Lambat laun umurku akan selalu bertambah,
sedikit demi sedikit semakin mengerti arti hidup. Hidup ini dipenuhi cinta dan
kasih. Tidak mungkin tidak. Tanpa setitik cinta, orang tak akan bisa hidup di dunia ini. Entah itu cinta tanah air, cinta keluarga, cinta
pekerjaan, semuanya… dan terkadang cinta oleh seseorang yang diturunkan Tuhan
untuk kita cinta. Sama halnya aku, mungkin di suatu tempat aku tidak meraskan
kebahagiaan karena sebuah kata cinta. Mungkin itu bukan tempatku. Tapi disuatu
tempat lain, aku memliki berjuta cinta di dalamnya.
Ada seseorang yang aku sayang detik ini.
Orang yang aku kasihi. Yang entah mengapa membuka berjuta lembaran baru. Aku
bisa melupakan begitu banyak orang yang kusayangi tapi menyakitiku. Aku bisa
melihat dunia yang begitu indah tanpa mereka, Bahkan aku mampu melihat dunia
yang begitu indah karena keadilan Allah Tuhanku hanya dengan senyum dan
kegembiraanmu.
Aku diam. Aku tak pernah mengutarakan
perasaanku meski sudah banyak orang mencurigainya. Aku selalu bilang TIDAK. Iya,
memang aku munafik. Tapi apa arti semua ini bagi sosok remaja yang terkadang
labil seperti aku. Aku belum cukup dewasa untuk mengartikan semuanya. Mungkin
jujur memang baik. Tapi aku lebih suka memendamnya dihati tanpa dia tahu. Cukup
dengan melihatnya tersenyum saja aku ikut tersenyum.
Orang bertanya mengapa aku tidak seperti
yang lainnya. Tidak mengungkapkan apa yang dirasakan. Selalu memendam sendiri
tanpa dia tau. AKu hanya takut dia menjauh dan akan terasa canggung bila
bertemu. Aku tak mau dia menjauh. Aku ingin dia selalu ada dihadapanku, ada
berkumpul bersama teman-teman yang lainnya. Ada… selalu ada…

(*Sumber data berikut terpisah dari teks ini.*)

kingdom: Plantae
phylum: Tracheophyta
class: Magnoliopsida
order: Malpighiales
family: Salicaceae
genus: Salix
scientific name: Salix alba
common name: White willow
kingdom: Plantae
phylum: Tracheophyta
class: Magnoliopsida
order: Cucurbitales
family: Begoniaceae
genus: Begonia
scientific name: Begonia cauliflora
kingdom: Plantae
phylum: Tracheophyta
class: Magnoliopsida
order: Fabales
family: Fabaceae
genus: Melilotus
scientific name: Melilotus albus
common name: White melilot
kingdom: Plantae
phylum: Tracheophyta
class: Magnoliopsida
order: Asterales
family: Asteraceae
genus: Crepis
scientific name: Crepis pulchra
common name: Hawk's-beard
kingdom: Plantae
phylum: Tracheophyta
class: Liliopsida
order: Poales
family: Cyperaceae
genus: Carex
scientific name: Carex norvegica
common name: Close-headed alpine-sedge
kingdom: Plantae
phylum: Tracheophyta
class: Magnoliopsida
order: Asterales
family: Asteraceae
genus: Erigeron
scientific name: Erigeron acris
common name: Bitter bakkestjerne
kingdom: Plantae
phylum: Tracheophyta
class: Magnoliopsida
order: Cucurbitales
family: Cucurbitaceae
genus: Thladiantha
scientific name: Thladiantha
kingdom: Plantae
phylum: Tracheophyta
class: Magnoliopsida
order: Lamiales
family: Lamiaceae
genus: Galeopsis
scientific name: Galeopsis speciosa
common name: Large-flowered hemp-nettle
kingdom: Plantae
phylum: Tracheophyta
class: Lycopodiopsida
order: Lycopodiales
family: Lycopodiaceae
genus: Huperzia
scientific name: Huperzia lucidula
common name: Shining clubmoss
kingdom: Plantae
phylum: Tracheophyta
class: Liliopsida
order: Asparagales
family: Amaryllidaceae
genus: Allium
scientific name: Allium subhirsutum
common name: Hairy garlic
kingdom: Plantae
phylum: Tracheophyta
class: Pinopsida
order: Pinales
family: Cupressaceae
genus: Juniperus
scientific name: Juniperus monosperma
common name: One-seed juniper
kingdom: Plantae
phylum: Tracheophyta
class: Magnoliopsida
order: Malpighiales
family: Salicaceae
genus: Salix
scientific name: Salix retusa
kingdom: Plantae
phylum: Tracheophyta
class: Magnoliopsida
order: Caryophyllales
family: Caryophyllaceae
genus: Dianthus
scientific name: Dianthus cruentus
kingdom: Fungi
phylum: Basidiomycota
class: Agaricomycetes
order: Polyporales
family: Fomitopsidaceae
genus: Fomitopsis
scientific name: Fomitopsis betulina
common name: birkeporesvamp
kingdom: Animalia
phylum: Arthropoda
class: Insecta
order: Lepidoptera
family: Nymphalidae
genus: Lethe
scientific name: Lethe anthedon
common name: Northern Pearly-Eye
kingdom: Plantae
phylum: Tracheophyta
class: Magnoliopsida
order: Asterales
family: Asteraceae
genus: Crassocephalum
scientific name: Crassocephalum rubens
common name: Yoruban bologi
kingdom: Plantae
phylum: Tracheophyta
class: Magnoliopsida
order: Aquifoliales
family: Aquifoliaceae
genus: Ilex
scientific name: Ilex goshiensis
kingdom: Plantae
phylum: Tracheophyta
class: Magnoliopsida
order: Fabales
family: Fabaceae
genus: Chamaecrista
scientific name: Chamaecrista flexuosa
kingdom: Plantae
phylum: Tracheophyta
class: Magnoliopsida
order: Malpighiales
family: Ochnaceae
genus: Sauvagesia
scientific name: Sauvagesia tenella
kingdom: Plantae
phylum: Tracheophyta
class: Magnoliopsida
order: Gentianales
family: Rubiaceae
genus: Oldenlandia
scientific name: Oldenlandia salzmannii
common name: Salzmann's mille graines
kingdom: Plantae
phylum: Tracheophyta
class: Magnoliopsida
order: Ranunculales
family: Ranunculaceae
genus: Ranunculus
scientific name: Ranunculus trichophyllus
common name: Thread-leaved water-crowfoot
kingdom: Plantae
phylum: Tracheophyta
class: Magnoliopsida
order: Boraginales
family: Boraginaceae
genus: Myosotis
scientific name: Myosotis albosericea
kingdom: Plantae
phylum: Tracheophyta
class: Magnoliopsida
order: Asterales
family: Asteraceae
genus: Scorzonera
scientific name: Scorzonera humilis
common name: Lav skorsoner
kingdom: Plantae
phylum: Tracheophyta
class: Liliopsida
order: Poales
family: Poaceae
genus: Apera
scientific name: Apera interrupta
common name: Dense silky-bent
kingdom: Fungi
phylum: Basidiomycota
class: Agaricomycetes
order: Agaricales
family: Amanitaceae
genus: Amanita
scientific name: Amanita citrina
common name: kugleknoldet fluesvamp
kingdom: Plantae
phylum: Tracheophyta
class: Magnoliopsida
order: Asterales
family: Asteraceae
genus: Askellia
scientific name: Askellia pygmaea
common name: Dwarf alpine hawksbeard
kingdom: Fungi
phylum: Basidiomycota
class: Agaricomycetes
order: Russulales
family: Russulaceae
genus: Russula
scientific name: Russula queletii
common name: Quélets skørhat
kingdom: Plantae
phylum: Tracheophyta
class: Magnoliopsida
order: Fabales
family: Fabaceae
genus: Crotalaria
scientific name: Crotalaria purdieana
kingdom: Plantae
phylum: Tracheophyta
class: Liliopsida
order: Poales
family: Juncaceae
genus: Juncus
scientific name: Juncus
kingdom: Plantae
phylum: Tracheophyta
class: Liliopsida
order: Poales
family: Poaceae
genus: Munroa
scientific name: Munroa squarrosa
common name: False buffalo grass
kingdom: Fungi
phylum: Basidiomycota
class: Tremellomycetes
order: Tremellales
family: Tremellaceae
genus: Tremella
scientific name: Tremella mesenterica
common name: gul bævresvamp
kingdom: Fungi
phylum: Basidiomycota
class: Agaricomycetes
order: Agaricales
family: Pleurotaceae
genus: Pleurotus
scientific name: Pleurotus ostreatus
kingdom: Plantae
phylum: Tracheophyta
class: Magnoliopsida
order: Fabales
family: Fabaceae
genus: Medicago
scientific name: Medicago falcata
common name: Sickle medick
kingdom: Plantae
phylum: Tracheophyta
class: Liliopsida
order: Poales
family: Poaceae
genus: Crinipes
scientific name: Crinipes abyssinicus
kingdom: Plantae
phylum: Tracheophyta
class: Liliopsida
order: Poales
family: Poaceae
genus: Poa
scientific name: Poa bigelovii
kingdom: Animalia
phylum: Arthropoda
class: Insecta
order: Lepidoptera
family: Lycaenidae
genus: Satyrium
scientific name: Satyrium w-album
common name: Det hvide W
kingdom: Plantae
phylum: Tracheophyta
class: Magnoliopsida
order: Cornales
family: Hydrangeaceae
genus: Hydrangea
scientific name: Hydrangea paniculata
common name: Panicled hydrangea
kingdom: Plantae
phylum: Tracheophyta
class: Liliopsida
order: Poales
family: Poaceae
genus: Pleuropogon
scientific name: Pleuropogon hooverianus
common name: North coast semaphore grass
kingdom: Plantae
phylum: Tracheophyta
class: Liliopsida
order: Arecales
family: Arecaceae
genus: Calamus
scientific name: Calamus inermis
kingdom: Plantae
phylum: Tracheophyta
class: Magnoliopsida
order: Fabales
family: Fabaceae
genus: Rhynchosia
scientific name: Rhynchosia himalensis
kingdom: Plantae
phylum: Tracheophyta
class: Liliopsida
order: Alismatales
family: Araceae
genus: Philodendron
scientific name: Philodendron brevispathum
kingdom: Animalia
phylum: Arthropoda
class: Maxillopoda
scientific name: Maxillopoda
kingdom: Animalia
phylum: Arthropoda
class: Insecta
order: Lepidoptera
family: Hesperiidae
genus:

Namun kurasa, dunia telah memberinya tau.
Tanpa aku memberi tau sedikitpun. Apakah ada yang salah dengan tingkah lakuku
terhadapnya? Aku tau, dia memberiku satu isyarat untuk menolakku secara halus.
Dan aku mengerti. Dia berusaha membuatku mengatakannya. Mengatakan tentang apa
yang ada dalam benakku. Tapi aku teguh dengan pendirianku. Aku tak bisa
mengatakannya. Dan pada akhirnya kamu berikan aku isyarat itu. Aku terima.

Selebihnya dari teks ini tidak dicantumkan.